### TRY IT
Copy out all the lines of the data precisely, omitting any pictures.

### RECORDS FOR THE TASK
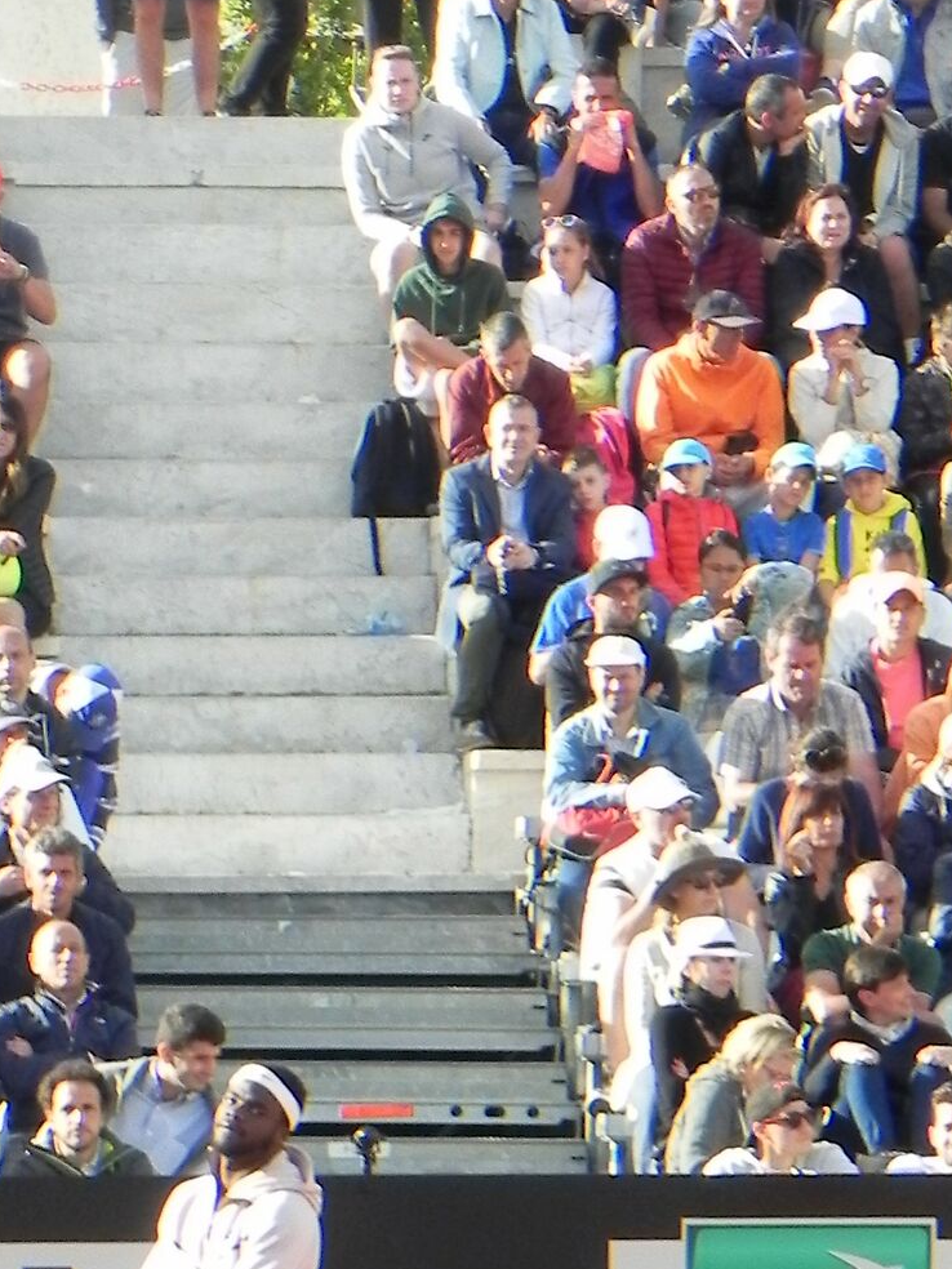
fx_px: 14484
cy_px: 1474
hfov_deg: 3.8
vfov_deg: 5.0
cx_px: 969
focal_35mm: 395
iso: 160
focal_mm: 28.8
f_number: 5
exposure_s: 1/234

### SOLUTION TO THIS EXERCISE
fx_px: 14484
cy_px: 1474
hfov_deg: 3.8
vfov_deg: 5.0
cx_px: 969
focal_35mm: 395
iso: 160
focal_mm: 28.8
f_number: 5
exposure_s: 1/234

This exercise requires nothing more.